The Same Aurora Police Department Involved in Elijah McClain’s Death Also Held a Little Black Girl at Gunpoint

Aurora Police Department (AP)

The 6-year-old cried in horror as police accused her mother of car theft.

By Kalyn Womack

The city of Aurora, Colorado has reached a settlement of over $1 million with a Black mother and a group of young girls after police officers held them at gunpoint after a traffic stop three years ago.

In August of 2020, a video went viral showing Brittney Gilliam face down on the hot pavement of a parking lot with her 12-year-old sister, 6-year-old daughter, as well as her two teenage nieces. Above them stood a group of Aurora police officers who had their guns drawn. The department previously said they were conducting a “high-risk” traffic stop, which calls for them to have their guns drawn and to order the subjects of the stop to get on the ground. The officers said the reason for the stop was because Gilliam’s vehicle had a license plate that matched a stolen car.

According to Gilliam’s lawsuit, she was having a girl’s day out with her young passengers, and they had just come from the nail salon when things went left. Per the body camera footage on the Aurora police officers, each girl was placed in handcuffs. The officers also attempted to detain the 6-year-old whose screams rang the loudest above the other girls as she pleaded, “Mommy, no!” in the video as she watched her mother being taken to a patrol car.

Turns out Gilliam and the girls weren’t the ones the cops were looking for. The police ended up falsely identifying their license plate as the one belonging to the stolen car. The digits were right, but it was the wrong state. Now the city is paying a $1.9 million in settlement to Gilliam and the girls.
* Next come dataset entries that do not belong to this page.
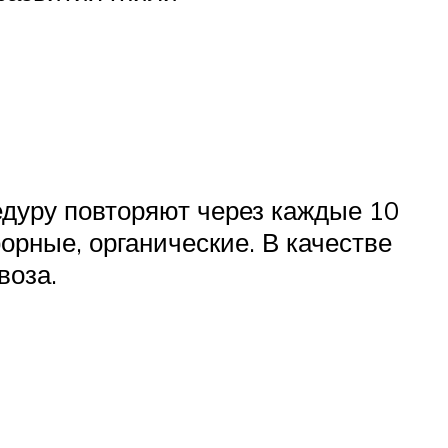
едуру повторяют через каждые 10
орные, органические. В качестве
воза.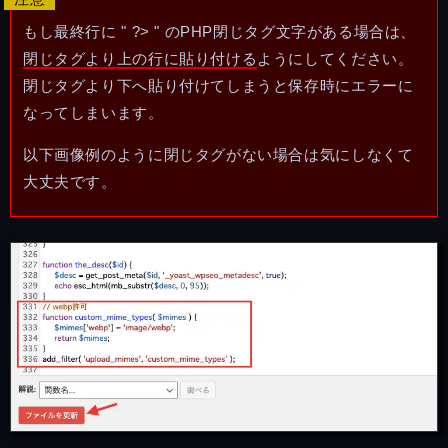
もし最終行に " ?> " のPHP閉じタグ文字がある場合は、
閉じタグより上の行に貼り付ける
ようにしてください。
閉じタグより下へ貼り付けてしまうと保存時にエラーに
なってしまいます。
以下画像例のように閉じタグがない場合は気にしなくて
大丈夫です。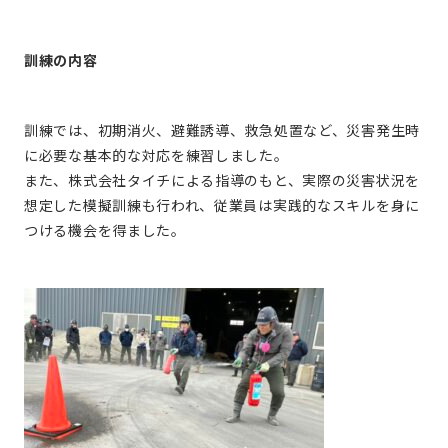
訓練の内容
訓練では、初期消火、避難誘導、救急処置など、災害発生時
に必要な基本的な対応を練習しました。
また、株式会社タイチによる指導のもと、実際の災害状況を
想定した模擬訓練も行われ、従業員は実践的なスキルを身に
つける機会を得ました。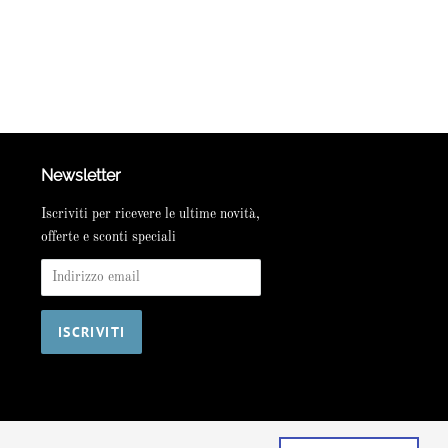
Newsletter
Iscriviti per ricevere le ultime novità,
offerte e sconti speciali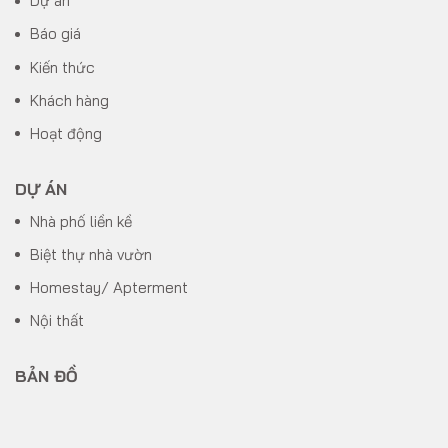
Dự án
Báo giá
Kiến thức
Khách hàng
Hoạt động
DỰ ÁN
Nhà phố liền kề
Biệt thự nhà vườn
Homestay/ Apterment
Nội thất
BẢN ĐỒ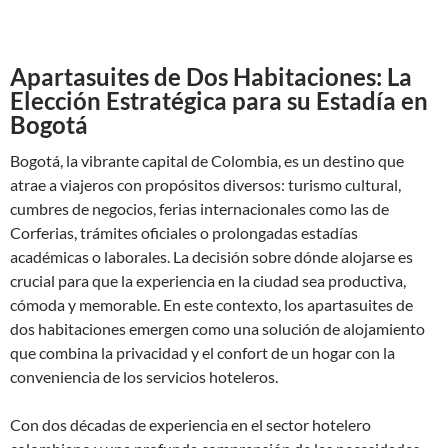
Apartasuites de Dos Habitaciones: La
Elección Estratégica para su Estadía en
Bogotá
Bogotá, la vibrante capital de Colombia, es un destino que
atrae a viajeros con propósitos diversos: turismo cultural,
cumbres de negocios, ferias internacionales como las de
Corferias, trámites oficiales o prolongadas estadías
académicas o laborales. La decisión sobre dónde alojarse es
crucial para que la experiencia en la ciudad sea productiva,
cómoda y memorable. En este contexto, los apartasuites de
dos habitaciones emergen como una solución de alojamiento
que combina la privacidad y el confort de un hogar con la
conveniencia de los servicios hoteleros.
Con dos décadas de experiencia en el sector hotelero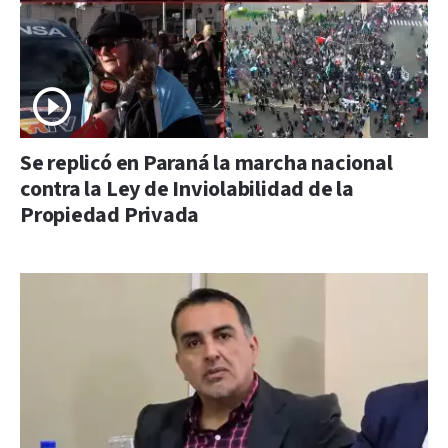
Se replicó en Paraná la marcha nacional
contra la Ley de Inviolabilidad de la
Propiedad Privada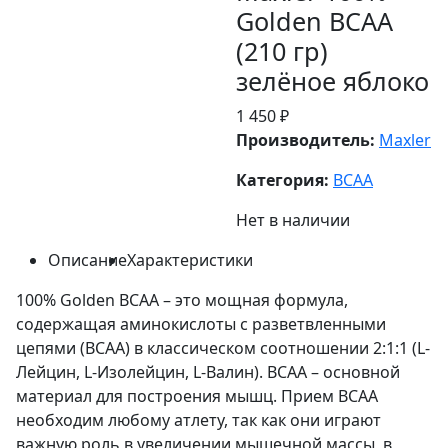
Golden BCAA
(210 гр)
зелёное яблоко
1 450 ₽
Производитель:
Maxler
Категория:
BCAA
Нет в наличии
Описание
Характеристики
100% Golden BCAA – это мощная формула,
содержащая аминокислоты с разветвленными
цепями (BCAA) в классическом соотношении 2:1:1 (L-
Лейцин, L-Изолейцин, L-Валин). BCAA – основной
материал для построения мышц. Прием BCAA
необходим любому атлету, так как они играют
важную роль в увеличении мышечной массы, в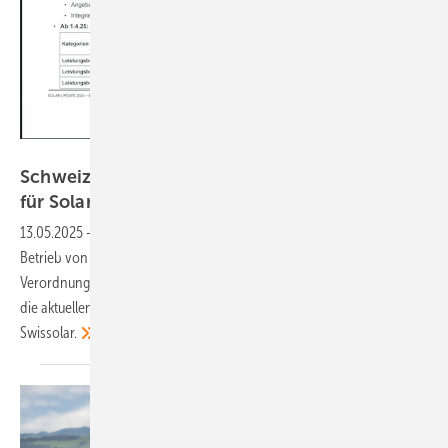
Wieland Hinz/BFE/Swissolar
Schweiz: Seit Anfang 2025 gelten neue Regeln
für
Solaranlagen
13.05.2025
-
Mit dem Jahreswechsel wurden die Regeln für den
Betrieb von Photovoltaikanlagen in der Schweiz geändert. Die ersten
Verordnungen dazu sind inzwischen beschlossen. Einen Einblick in
die aktuellen Regeln bekamen die Teilnehmer am Solar Update von
Swissolar.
Over three years later, the Denver suburb of Aurora has agreed to a $1.9 million settlement with Gilliam and the girls to resolve a lawsuit that claimed the police officers’ actions were evidence of “profound and systematic” racism, a lawyer for the family, David Lane, announced Monday.
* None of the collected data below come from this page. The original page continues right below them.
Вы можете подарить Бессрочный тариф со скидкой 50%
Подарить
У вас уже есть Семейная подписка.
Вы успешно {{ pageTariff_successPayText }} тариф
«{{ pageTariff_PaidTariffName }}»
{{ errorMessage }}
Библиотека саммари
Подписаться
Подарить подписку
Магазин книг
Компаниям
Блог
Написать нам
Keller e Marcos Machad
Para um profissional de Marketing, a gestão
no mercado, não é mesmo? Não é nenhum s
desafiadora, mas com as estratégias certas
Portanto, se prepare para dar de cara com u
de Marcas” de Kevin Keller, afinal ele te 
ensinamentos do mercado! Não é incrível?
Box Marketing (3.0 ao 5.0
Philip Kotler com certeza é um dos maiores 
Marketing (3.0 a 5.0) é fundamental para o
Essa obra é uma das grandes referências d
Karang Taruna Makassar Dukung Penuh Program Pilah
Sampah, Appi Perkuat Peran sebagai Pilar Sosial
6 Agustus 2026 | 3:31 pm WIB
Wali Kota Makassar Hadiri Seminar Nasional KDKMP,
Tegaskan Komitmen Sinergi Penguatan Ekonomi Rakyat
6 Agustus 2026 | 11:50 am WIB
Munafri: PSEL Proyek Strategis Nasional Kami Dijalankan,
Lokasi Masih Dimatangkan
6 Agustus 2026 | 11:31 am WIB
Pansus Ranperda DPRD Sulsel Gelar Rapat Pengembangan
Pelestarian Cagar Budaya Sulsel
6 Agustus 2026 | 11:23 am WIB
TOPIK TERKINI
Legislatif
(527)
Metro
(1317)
The settlement saved the girls the trauma of having to relive what happened during a trial, Lane said. The money will be evenly divided among Gilliam and the four girls, with the girls’ portions being placed into annuities so the money will grow by the time they access it when they turn 18, Lane said.

An investigation by prosecutors found no evidence the officers committed any crimes, in part because they found they were following their training for conducting a high-risk stop of what they suspected was a stolen vehicle. However, they said the incident was “unacceptable and preventable” and urged police to review their policies to ensure nothing like it happens again.

In addition to the settlement, former police chief Vanessa Wilson offered an apology to Gilliam along with city-paid counseling for the girls, per CBS. The four were placed in therapy following the incident after suffering nightmares, tormented by each other’s screams, per Gilliam’s lawsuit.

Yes, Aurora is the same city whose officers and paramedics were put on trial in connection to the killing of Elijah McClain a year prior to Gilliam’s traffic stop.